Text block:
This is the same problem that plagued abolitionists in the 19th century, women's suffrage at the turn of the last century, civil rights in the 60s, apartheid in the 80s, and gay rights and refugees today, some of which had to be solved by counter-propaganda by those in power, and some of which had to be solved the hard way by those with little power loudly promoting critical thinking.


> smart people (setting a low bar to include anybody who doesnt have deep-seated prejudice or inviolable beliefs rooted in ancient superstitions)

I think this hits on what I disliked about the quoted Russell passage. He uses "intelligent" as if it is objective and obvious who is included, and that it is those who he broadly agrees with. You're doing something similar by dismissing from your definition of "smart" anyone who is prejudiced or religious. It is clear to me that there are extremely intelligent people who are one or the other or both. What do you achieve by excluding them from your definition of intelligence? It is better to attack prejudice as misguided on its own, rather than as the product of stupidity.

Tasks for this exercise:
1. According to the comment on defining intelligence, how is it better to attack prejudice?
2. Extend the comment on defining intelligence, starting after its final sentence.
The rows that come after this play no part in anything here.

Listed records:
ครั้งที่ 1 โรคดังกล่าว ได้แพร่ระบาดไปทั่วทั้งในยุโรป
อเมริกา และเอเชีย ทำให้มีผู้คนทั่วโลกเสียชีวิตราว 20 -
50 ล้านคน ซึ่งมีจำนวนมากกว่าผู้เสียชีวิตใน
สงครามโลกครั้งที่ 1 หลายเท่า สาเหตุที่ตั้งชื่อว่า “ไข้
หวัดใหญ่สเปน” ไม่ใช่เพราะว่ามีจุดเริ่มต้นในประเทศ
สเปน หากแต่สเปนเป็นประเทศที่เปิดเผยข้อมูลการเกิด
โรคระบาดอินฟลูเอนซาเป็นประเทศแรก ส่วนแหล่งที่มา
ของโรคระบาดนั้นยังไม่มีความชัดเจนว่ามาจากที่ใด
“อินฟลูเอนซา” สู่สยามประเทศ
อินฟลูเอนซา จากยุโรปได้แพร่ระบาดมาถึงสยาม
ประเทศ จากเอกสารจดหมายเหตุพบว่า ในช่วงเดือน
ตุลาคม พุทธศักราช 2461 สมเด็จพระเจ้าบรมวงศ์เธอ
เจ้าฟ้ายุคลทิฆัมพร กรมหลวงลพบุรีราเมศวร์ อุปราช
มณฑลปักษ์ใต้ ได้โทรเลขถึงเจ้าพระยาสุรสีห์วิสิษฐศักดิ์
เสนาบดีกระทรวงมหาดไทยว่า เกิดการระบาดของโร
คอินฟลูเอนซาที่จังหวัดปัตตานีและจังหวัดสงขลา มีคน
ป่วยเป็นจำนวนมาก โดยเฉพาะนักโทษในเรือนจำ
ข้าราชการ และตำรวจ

Answers to the tasks:
1. As misguided on its own, rather than as the product of stupidity.

2.
This applies to Russell as well; in thinking his opponents are just stupid, he deprives himself of the ability to understand their viewpoint well enough to debate it. The worst way to win an argument is to think the other side is just stupid and you're just smart, so there's nothing to talk about.


I am using Russell's definition of smart because that is where the people that he calls stupid in the quote above my post get their cocksure attitudes.

You can call it whatever you like, but the reasons for one group being so certain and the other group being subject to propaganda still remain. The goal for somebody in the latter group who can think critically is not to convince the former group (very difficult, whatever you may call that group) but to get other people in the latter group to think critically as well.